Se está a perguntar o que aconteceu às cinco senhoras e a todos os outros cujos trabalhos vão passar a ter um cunho de automação, esta é a resposta do vice-presidente da IBM. “Vai haver muitas novas oportunidades para eles se focarem em coisas que geram crescimento na empresa para a qual trabalham”.

Além de maior rapidez na execução de algumas tarefas, automação também significa menores taxas de erro na execução dessas tarefas. Naquilo em que as máquinas e os software são bons, não vai fazer sentido haver uma concorrência ‘direta’ por parte dos humanos.

“É um ambiente dinâmico, a automação está a chegar, não podemos pará-la, vai acontecer, temos de fazê-lo de forma responsável e penso que as grandes organizações estão a explorar e a investir na automação robótica de processos”, explicou.

Comparado com o aí vem, vivemos no Mundo Jurássico

Mike Hobday tem uma expressão curiosa para explicar aquilo que faz. “O meu trabalho é fazer os dinossauros correrem mais depressa”. “Se conseguir pegar num brontossauro de uma organização e conseguir transformá-lo num velociraptor, vai ter a oportunidade de comer a concorrência e investir em tecnologias disruptivas”.

O responsável da IBM deu o exemplo do Japão como um país que vai ter na automação uma resposta para um dos seus piores problemas. “No Japão tens a população a envelhecer – penso que 30% das pessoas têm mais de 60 anos. Eles têm uma escolha: imigração massiva de jovens para gerir as suas indústrias ou então automação”.

Não é à toa que o Japão é um dos países que há mais anos tem apostado na componente de robótica, ainda que automação não seja só sinónimo de máquinas a limparem a casa por nós ou a carregarem caixas nos armazéns das empresas. Automação também é software, como a automação robótica de processos, mais conhecida por RPA – são programas como este que libertaram as cinco senhoras dos emails para outras tarefas administrativas.

“Vai haver novos trabalhos. Não vejo a automação, e isto é genuíno, a ser usada para eliminar postos de trabalho. Estamos a trabalhar com um grande banco e estão a usar a automação para diminuir os riscos operacionais. Se automatizar, estou a simplificar, fico com menores taxas de erro e tenho maiores níveis de conformidade. Isso ajuda a evitar multas, aumenta a produtividade e as pessoas ficam contentes com o seu trabalho”, sublinha o porta-voz da IBM, para acrescentar logo de seguida:

“Não vou dizer que não vão existir problemas sociais, acho devíamos falar deles”.

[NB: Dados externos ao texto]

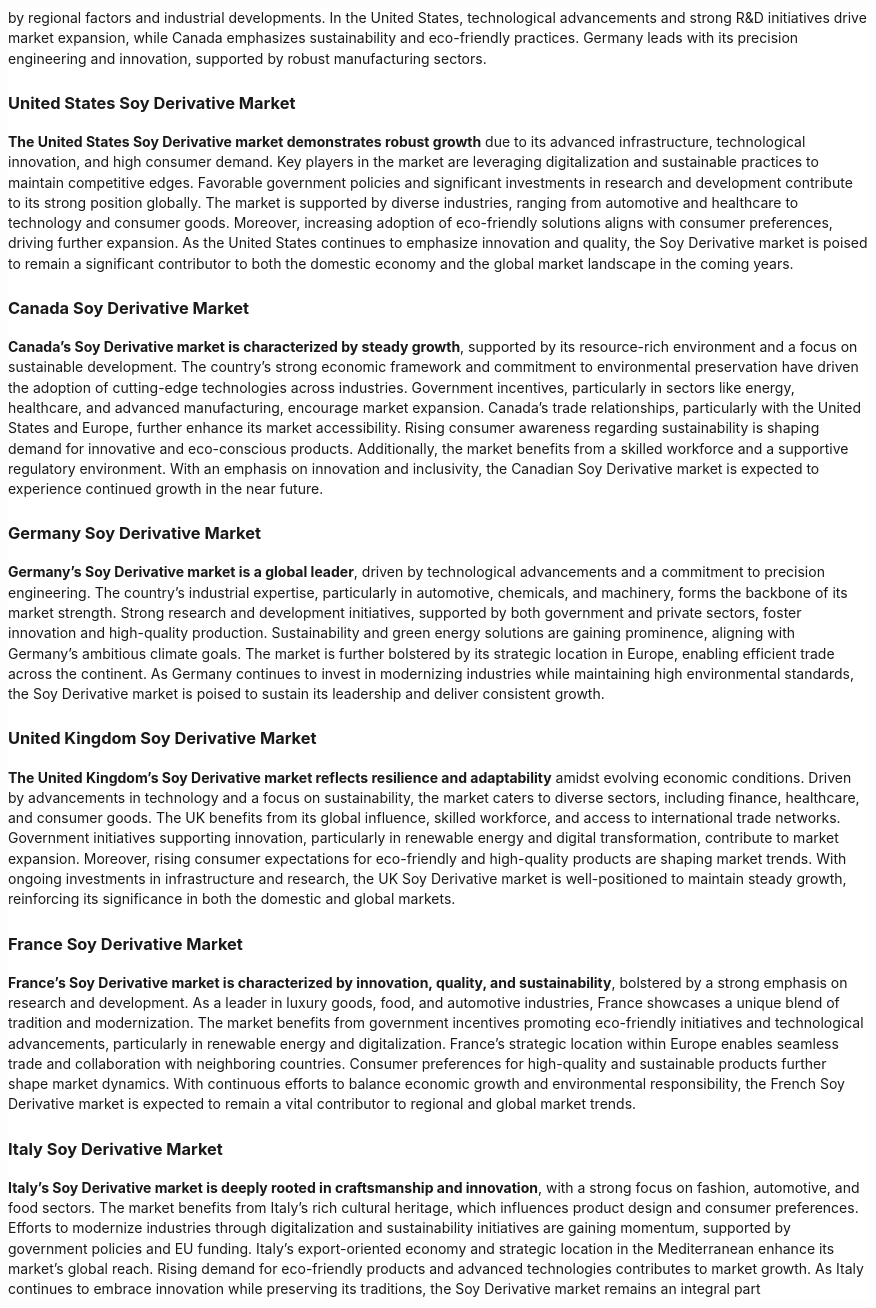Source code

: by regional factors and industrial developments. In the United States, technological advancements and strong R&amp;D initiatives drive market expansion, while Canada emphasizes sustainability and eco-friendly practices. Germany leads with its precision engineering and innovation, supported by robust manufacturing sectors.</span></em></p></blockquote><h3><strong>United States Soy Derivative Market</strong></h3><p><strong>The United States Soy Derivative market demonstrates robust growth</strong> due to its advanced infrastructure, technological innovation, and high consumer demand. Key players in the market are leveraging digitalization and sustainable practices to maintain competitive edges. Favorable government policies and significant investments in research and development contribute to its strong position globally. The market is supported by diverse industries, ranging from automotive and healthcare to technology and consumer goods. Moreover, increasing adoption of eco-friendly solutions aligns with consumer preferences, driving further expansion. As the United States continues to emphasize innovation and quality, the Soy Derivative market is poised to remain a significant contributor to both the domestic economy and the global market landscape in the coming years.</p><h3><strong>Canada Soy Derivative Market</strong></h3><p><strong>Canada&rsquo;s Soy Derivative market is characterized by steady growth</strong>, supported by its resource-rich environment and a focus on sustainable development. The country&rsquo;s strong economic framework and commitment to environmental preservation have driven the adoption of cutting-edge technologies across industries. Government incentives, particularly in sectors like energy, healthcare, and advanced manufacturing, encourage market expansion. Canada&rsquo;s trade relationships, particularly with the United States and Europe, further enhance its market accessibility. Rising consumer awareness regarding sustainability is shaping demand for innovative and eco-conscious products. Additionally, the market benefits from a skilled workforce and a supportive regulatory environment. With an emphasis on innovation and inclusivity, the Canadian Soy Derivative market is expected to experience continued growth in the near future.</p><h3><strong>Germany Soy Derivative Market</strong></h3><p><strong>Germany&rsquo;s Soy Derivative market is a global leader</strong>, driven by technological advancements and a commitment to precision engineering. The country&rsquo;s industrial expertise, particularly in automotive, chemicals, and machinery, forms the backbone of its market strength. Strong research and development initiatives, supported by both government and private sectors, foster innovation and high-quality production. Sustainability and green energy solutions are gaining prominence, aligning with Germany&rsquo;s ambitious climate goals. The market is further bolstered by its strategic location in Europe, enabling efficient trade across the continent. As Germany continues to invest in modernizing industries while maintaining high environmental standards, the Soy Derivative market is poised to sustain its leadership and deliver consistent growth.</p><h3><strong>United Kingdom Soy Derivative Market</strong></h3><p><strong>The United Kingdom&rsquo;s Soy Derivative market reflects resilience and adaptability</strong> amidst evolving economic conditions. Driven by advancements in technology and a focus on sustainability, the market caters to diverse sectors, including finance, healthcare, and consumer goods. The UK benefits from its global influence, skilled workforce, and access to international trade networks. Government initiatives supporting innovation, particularly in renewable energy and digital transformation, contribute to market expansion. Moreover, rising consumer expectations for eco-friendly and high-quality products are shaping market trends. With ongoing investments in infrastructure and research, the UK Soy Derivative market is well-positioned to maintain steady growth, reinforcing its significance in both the domestic and global markets.</p><h3><strong>France Soy Derivative Market</strong></h3><p><strong>France&rsquo;s Soy Derivative market is characterized by innovation, quality, and sustainability</strong>, bolstered by a strong emphasis on research and development. As a leader in luxury goods, food, and automotive industries, France showcases a unique blend of tradition and modernization. The market benefits from government incentives promoting eco-friendly initiatives and technological advancements, particularly in renewable energy and digitalization. France&rsquo;s strategic location within Europe enables seamless trade and collaboration with neighboring countries. Consumer preferences for high-quality and sustainable products further shape market dynamics. With continuous efforts to balance economic growth and environmental responsibility, the French Soy Derivative market is expected to remain a vital contributor to regional and global market trends.</p><h3><strong>Italy Soy Derivative Market</strong></h3><p><strong>Italy&rsquo;s Soy Derivative market is deeply rooted in craftsmanship and innovation</strong>, with a strong focus on fashion, automotive, and food sectors. The market benefits from Italy&rsquo;s rich cultural heritage, which influences product design and consumer preferences. Efforts to modernize industries through digitalization and sustainability initiatives are gaining momentum, supported by government policies and EU funding. Italy&rsquo;s export-oriented economy and strategic location in the Mediterranean enhance its market&rsquo;s global reach. Rising demand for eco-friendly products and advanced technologies contributes to market growth. As Italy continues to embrace innovation while preserving its traditions, the Soy Derivative market remains an integral part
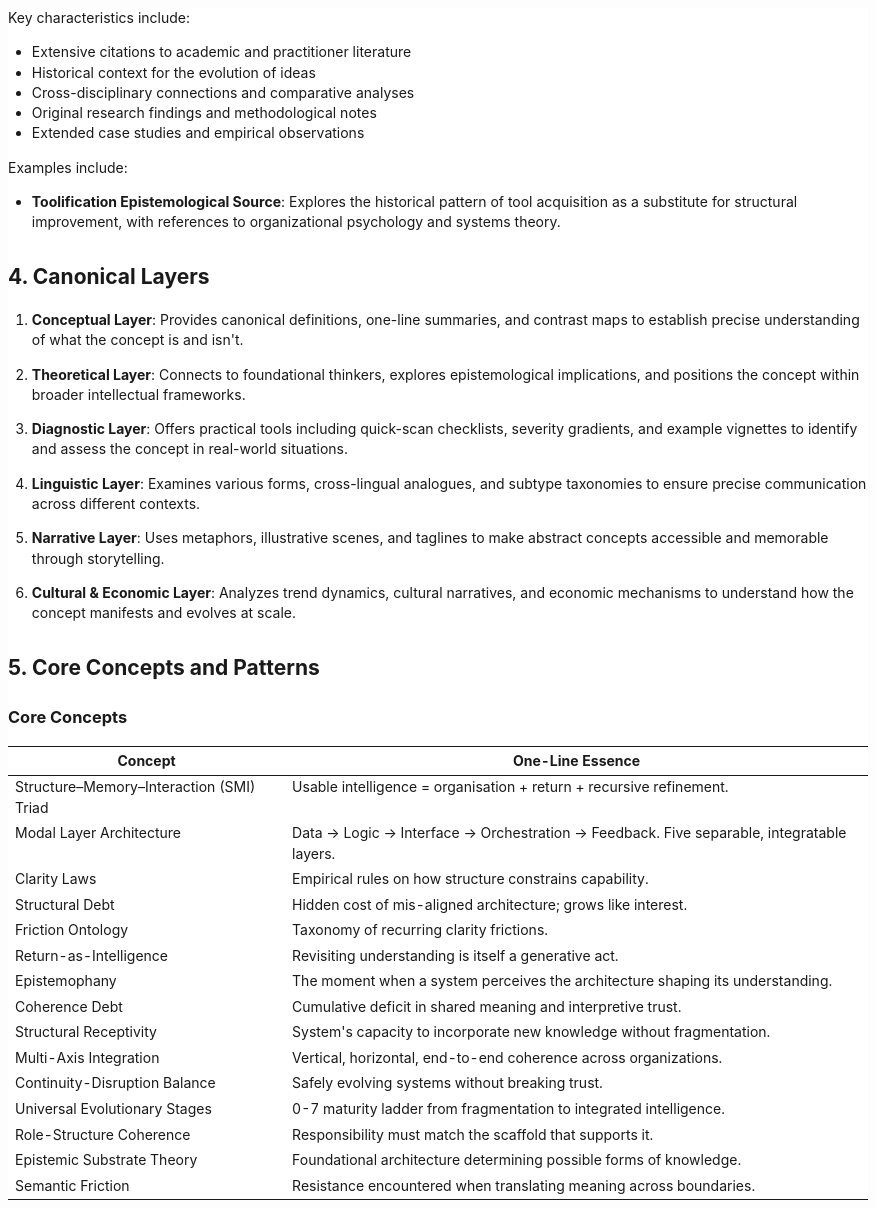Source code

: Key characteristics include:

- Extensive citations to academic and practitioner literature
- Historical context for the evolution of ideas
- Cross-disciplinary connections and comparative analyses
- Original research findings and methodological notes
- Extended case studies and empirical observations

Examples include:

- **Toolification Epistemological Source**: Explores the historical pattern of tool acquisition as a substitute for structural improvement, with references to organizational psychology and systems theory.

## 4. Canonical Layers

1. **Conceptual Layer**: Provides canonical definitions, one-line summaries, and contrast maps to establish precise understanding of what the concept is and isn't.

2. **Theoretical Layer**: Connects to foundational thinkers, explores epistemological implications, and positions the concept within broader intellectual frameworks.

3. **Diagnostic Layer**: Offers practical tools including quick-scan checklists, severity gradients, and example vignettes to identify and assess the concept in real-world situations.

4. **Linguistic Layer**: Examines various forms, cross-lingual analogues, and subtype taxonomies to ensure precise communication across different contexts.

5. **Narrative Layer**: Uses metaphors, illustrative scenes, and taglines to make abstract concepts accessible and memorable through storytelling.

6. **Cultural & Economic Layer**: Analyzes trend dynamics, cultural narratives, and economic mechanisms to understand how the concept manifests and evolves at scale.

## 5. Core Concepts and Patterns

### Core Concepts

| Concept | One-Line Essence |
|---------|------------------|
| Structure–Memory–Interaction (SMI) Triad | Usable intelligence = organisation + return + recursive refinement. |
| Modal Layer Architecture | Data → Logic → Interface → Orchestration → Feedback. Five separable, integratable layers. |
| Clarity Laws | Empirical rules on how structure constrains capability. |
| Structural Debt | Hidden cost of mis-aligned architecture; grows like interest. |
| Friction Ontology | Taxonomy of recurring clarity frictions. |
| Return-as-Intelligence | Revisiting understanding is itself a generative act. |
| Epistemophany | The moment when a system perceives the architecture shaping its understanding. |
| Coherence Debt | Cumulative deficit in shared meaning and interpretive trust. |
| Structural Receptivity | System's capacity to incorporate new knowledge without fragmentation. |
| Multi-Axis Integration | Vertical, horizontal, end-to-end coherence across organizations. |
| Continuity-Disruption Balance | Safely evolving systems without breaking trust. |
| Universal Evolutionary Stages | 0-7 maturity ladder from fragmentation to integrated intelligence. |
| Role-Structure Coherence | Responsibility must match the scaffold that supports it. |
| Epistemic Substrate Theory | Foundational architecture determining possible forms of knowledge. |
| Semantic Friction | Resistance encountered when translating meaning across boundaries. |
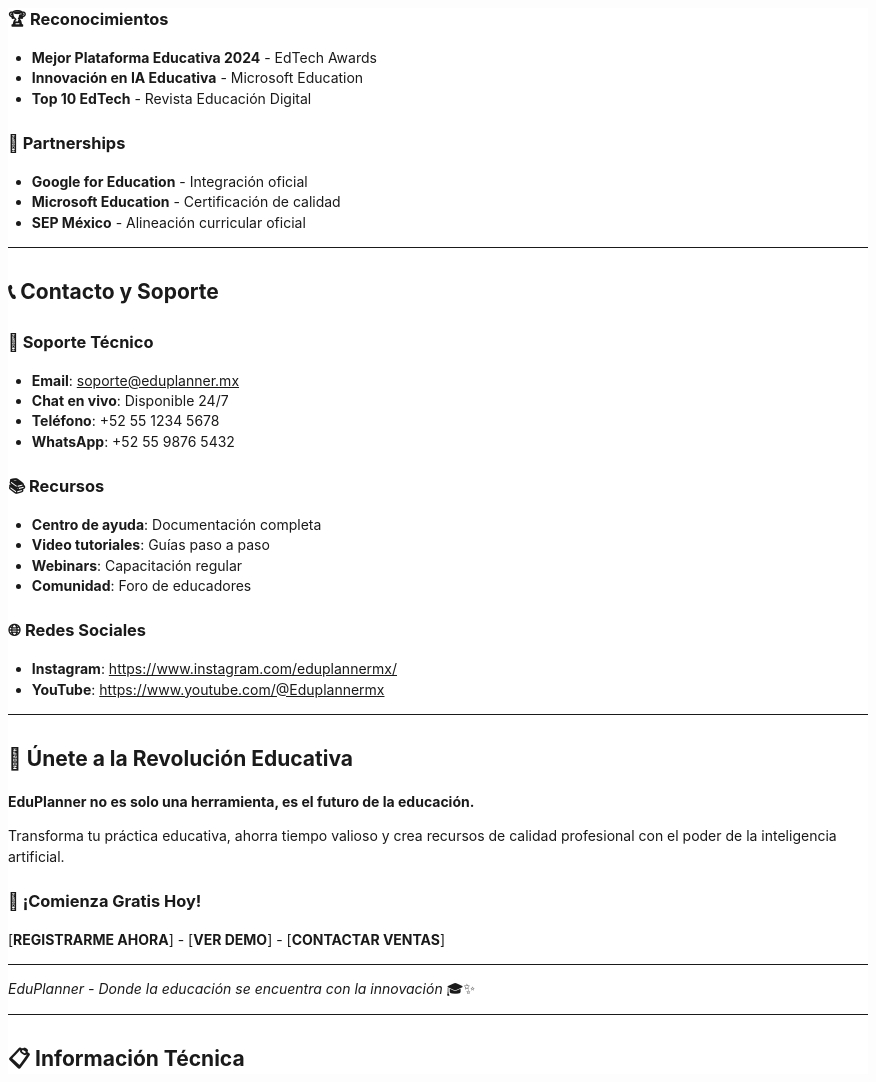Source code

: ### 🏆 **Reconocimientos**
- **Mejor Plataforma Educativa 2024** - EdTech Awards
- **Innovación en IA Educativa** - Microsoft Education
- **Top 10 EdTech** - Revista Educación Digital

### 🤝 **Partnerships**
- **Google for Education** - Integración oficial
- **Microsoft Education** - Certificación de calidad
- **SEP México** - Alineación curricular oficial

---

## 📞 **Contacto y Soporte**

### 💬 **Soporte Técnico**
- **Email**: soporte@eduplanner.mx
- **Chat en vivo**: Disponible 24/7
- **Teléfono**: +52 55 1234 5678
- **WhatsApp**: +52 55 9876 5432

### 📚 **Recursos**
- **Centro de ayuda**: Documentación completa
- **Video tutoriales**: Guías paso a paso
- **Webinars**: Capacitación regular
- **Comunidad**: Foro de educadores

### 🌐 **Redes Sociales**
- **Instagram**: https://www.instagram.com/eduplannermx/
- **YouTube**: https://www.youtube.com/@Eduplannermx

---

## 🎯 **Únete a la Revolución Educativa**

**EduPlanner no es solo una herramienta, es el futuro de la educación.**

Transforma tu práctica educativa, ahorra tiempo valioso y crea recursos de calidad profesional con el poder de la inteligencia artificial.

### 🚀 **¡Comienza Gratis Hoy!**

[**REGISTRARME AHORA**] - [**VER DEMO**] - [**CONTACTAR VENTAS**]

---

*EduPlanner - Donde la educación se encuentra con la innovación* 🎓✨

---

## 📋 **Información Técnica**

Foi o que fizeram recentemente a Uber, Waymo e Daimler, por exemplo – juntaram-se para perceber o impacto dos carros autónomos na sociedade. Segundo um estudo da Goldman Sachs, de 2017, os picos de saturação dos veículos autónomos podem resultar em 25 mil novos desempregados todos os meses e em 300 mil por ano, só nos EUA.

“A automação está a chegar e precisamos de planeá-la. Se não planeares, vai haver consequências sociais”, atirou Mike Hobday. “As pessoas focam-se tanto nos robôs, nos sustos, mas a realidade é que há uma sinergia entre aquilo que as pessoas querem do trabalho e aquilo que a automação vai entregar”.

Claro que ficar de braços cruzados e ver o mundo a mudar a grande ritmo à nossa volta não ajuda. As pessoas mais bem sucedidas serão aquelas que “estão dispostas a aprender e a serem flexíveis” e também aquelas que estiverem em empresas com uma postura de evolução perante esta nova realidade.

“Acho que o trabalho deve ser um local onde cresces, desenvolves e aprendes. Penso que este novo ambiente [de automação] vai permitir isso – se as organizações se prepararem devidamente e se preocuparem com os funcionários”.